This is caused by the mechanical pinching or compression of soft tissue structures as they pass through the subacromial space at the tip of the shoulder. The subacromial space is formed by the humeral head as the base, and the acromion as the roof. The main structures affected are the rotator cuff tendons (usually supraspinatus), the subacromial bursa (a fluid filled sac which aims to reduce friction and improve glide between tendons) and the long head of bicep.
Impingement syndrome is caused by a narrowing of the subacromial space. This may be due to inflammation of tendons, the bursa, or less commonly, via invasion of bony spurs due to osteoarthritis.
The condition may be instigated with movement placing excessive strain on the rotator cuffs and bursa, such as those above head. Occasionally, symptoms may precede a traumatic episode such as a fall on an outstretched arm.
In athletes, shoulder impingement is often seen in weight lifters, swimmers or tennis players and commonly predisposed by a muscular imbalance creating protracted shoulders and posture.
The condition tends to cause fairly substantial pain at the top of the shoulder and can radiate down the outside of the arm to as far as the elbow. Most frequently, the pain is noted when the arm is elevated or above the head, so movement such as changing gear in the car, brushing hair or teeth, weight lifting or throwing, can cause aggravation. Patients may also experience night and morning pain, or discomfort when lying on affected side.
Rotator cuff strain
The rotator cuff complex consists of four muscles which work together to provide movement and stability to the gleno-humeral joint (shoulder). The muscles assist in elevation of the arm away from the body and internal and external rotation of the arm at the shoulder. Rotator cuff injuries are likely to occur for specific reason, this may be due to lifting or pulling of a heavy object in a jerking motion, following a traumatic fall, or repetition of the same shoulder movement i.e. weight lifting, swimming.
Patients may describe a sudden pain or a tearing sensation during the initial provocative activity. Following this, a diffuse ache may be noted which can radiate to the neck, back and arm. Weakness may be observed and sharp pain when lifting or carrying objects may be present.
The technical and medical term for frozen shoulder is ‘adhesive capsulitis’. True frozen shoulder* can be an extremely painful condition which causes the shoulder to become completely or partially restricted in movement. The symptoms tend to progress and then improve over three phases. Literature would suggest that the average duration of each phase is around 6 months.
Stage 1: freezing stage. Stage 2: Frozen stage. Stage 3: thawing stage.
The condition is caused by inflammation and contraction of the capsule surrounding the shoulder joint. Ultimately this binds the joint down and reduces range of movement.
The exact understanding of which this condition occurs is unknown; however there is a marked association with diabetics, heart disease, dupuytrens contracture and history of a shoulder trauma/surgery.

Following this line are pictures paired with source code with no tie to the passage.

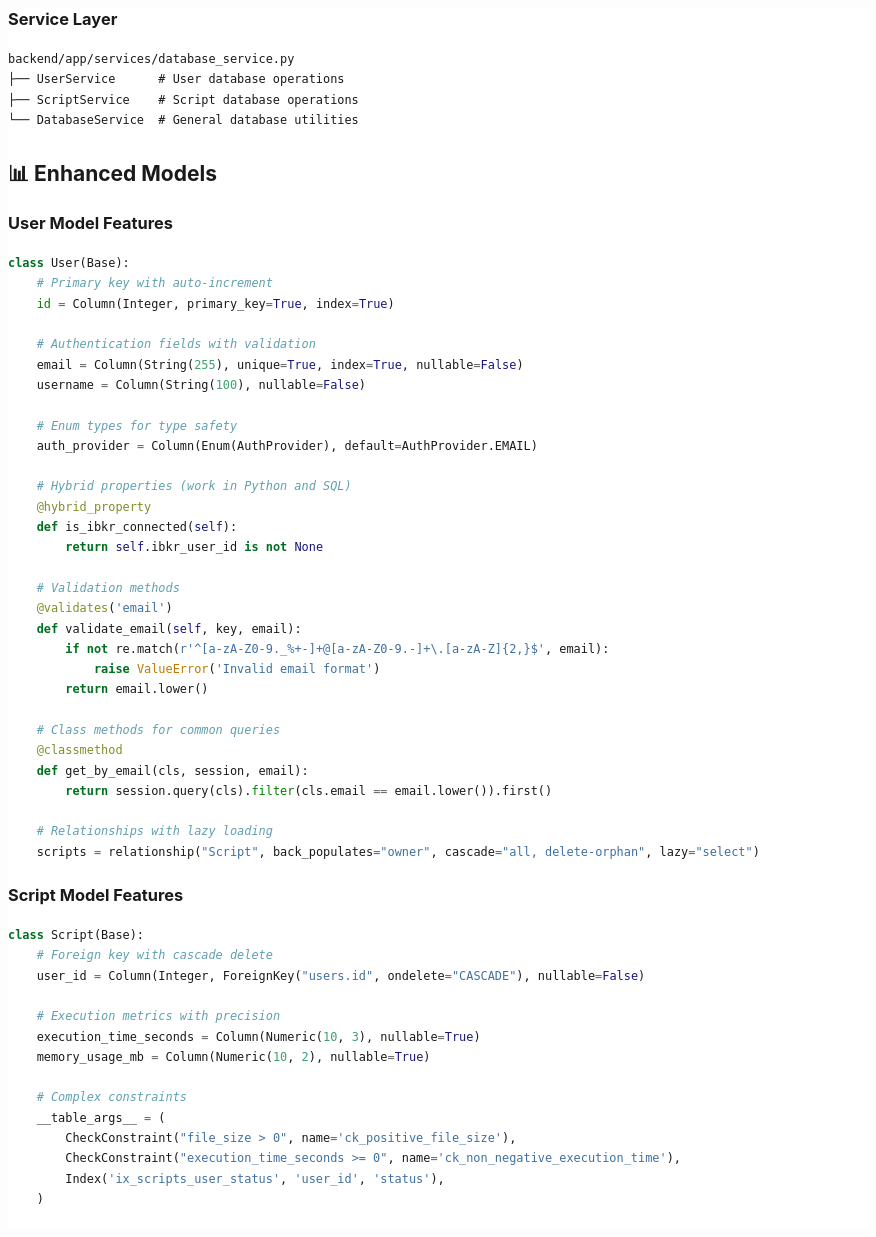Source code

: ### **Service Layer**
```
backend/app/services/database_service.py
├── UserService      # User database operations
├── ScriptService    # Script database operations
└── DatabaseService  # General database utilities
```

## 📊 **Enhanced Models**

### **User Model Features**

```python
class User(Base):
    # Primary key with auto-increment
    id = Column(Integer, primary_key=True, index=True)
    
    # Authentication fields with validation
    email = Column(String(255), unique=True, index=True, nullable=False)
    username = Column(String(100), nullable=False)
    
    # Enum types for type safety
    auth_provider = Column(Enum(AuthProvider), default=AuthProvider.EMAIL)
    
    # Hybrid properties (work in Python and SQL)
    @hybrid_property
    def is_ibkr_connected(self):
        return self.ibkr_user_id is not None
    
    # Validation methods
    @validates('email')
    def validate_email(self, key, email):
        if not re.match(r'^[a-zA-Z0-9._%+-]+@[a-zA-Z0-9.-]+\.[a-zA-Z]{2,}$', email):
            raise ValueError('Invalid email format')
        return email.lower()
    
    # Class methods for common queries
    @classmethod
    def get_by_email(cls, session, email):
        return session.query(cls).filter(cls.email == email.lower()).first()
    
    # Relationships with lazy loading
    scripts = relationship("Script", back_populates="owner", cascade="all, delete-orphan", lazy="select")
```

### **Script Model Features**

```python
class Script(Base):
    # Foreign key with cascade delete
    user_id = Column(Integer, ForeignKey("users.id", ondelete="CASCADE"), nullable=False)
    
    # Execution metrics with precision
    execution_time_seconds = Column(Numeric(10, 3), nullable=True)
    memory_usage_mb = Column(Numeric(10, 2), nullable=True)
    
    # Complex constraints
    __table_args__ = (
        CheckConstraint("file_size > 0", name='ck_positive_file_size'),
        CheckConstraint("execution_time_seconds >= 0", name='ck_non_negative_execution_time'),
        Index('ix_scripts_user_status', 'user_id', 'status'),
    )
    
```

*Frozen shoulder is commonly misdiagnosed without an appropriate orthopaedic examination
Acromioclavicular joint strain
This is a relatively common sports injury usually associated with a direct blow to the area or a fall onto the point of the shoulder, typically seen in rugby or cycling injuries. The Acromioclavicular joint, is the area where the clavicle (collar bone) meets with the bony protrusion from the scapular (shoulder blade). A strain of the joint is regarded as a connective tissue injury causing damage to the ligaments binding the joint together.
Patients tend to experience a very much localised pain at the tip of the shoulder immediately at the time of injury. The area can become red and swollen and often very tender to touch. Aggravating activities include, lying on the side of discomfort, using the arms above shoulder height, moving the arm across the body and all push and pull activity, i.e. press ups.
Severe injury may cause a deformity of the joint, whereby the bone separates and protrudes upwards. This can suggest a full or partial rupture of the supporting ligaments.
The bicep is responsible for flexion of the arm at the elbow and assisting with forwards elevation of the arm at the shoulder. When the bicep is contracted large stresses are placed on the long head attachment which inserts directly into the top of the shoulder at the superior glenoid fossa (part of the shoulder blade).
The condition is characterised as damage, inflammation and degeneration of the tendon and pain in the front of the shoulder. Common causes are due to overuse and repetitive or excessive demands causing damage to the bicep tendon. Other mechanisms of injury are due to a singular high force which the tendon is unable to manage, i.e. chest press, throwing injury.
Symptoms are often describes as a dull ache in the front of the shoulder which can cause a ‘catching sensation’ with certain movements. In particular, carrying heavy objects, throwing, night pain and activities where the arms are above shoulder height tend to aggravate symptoms.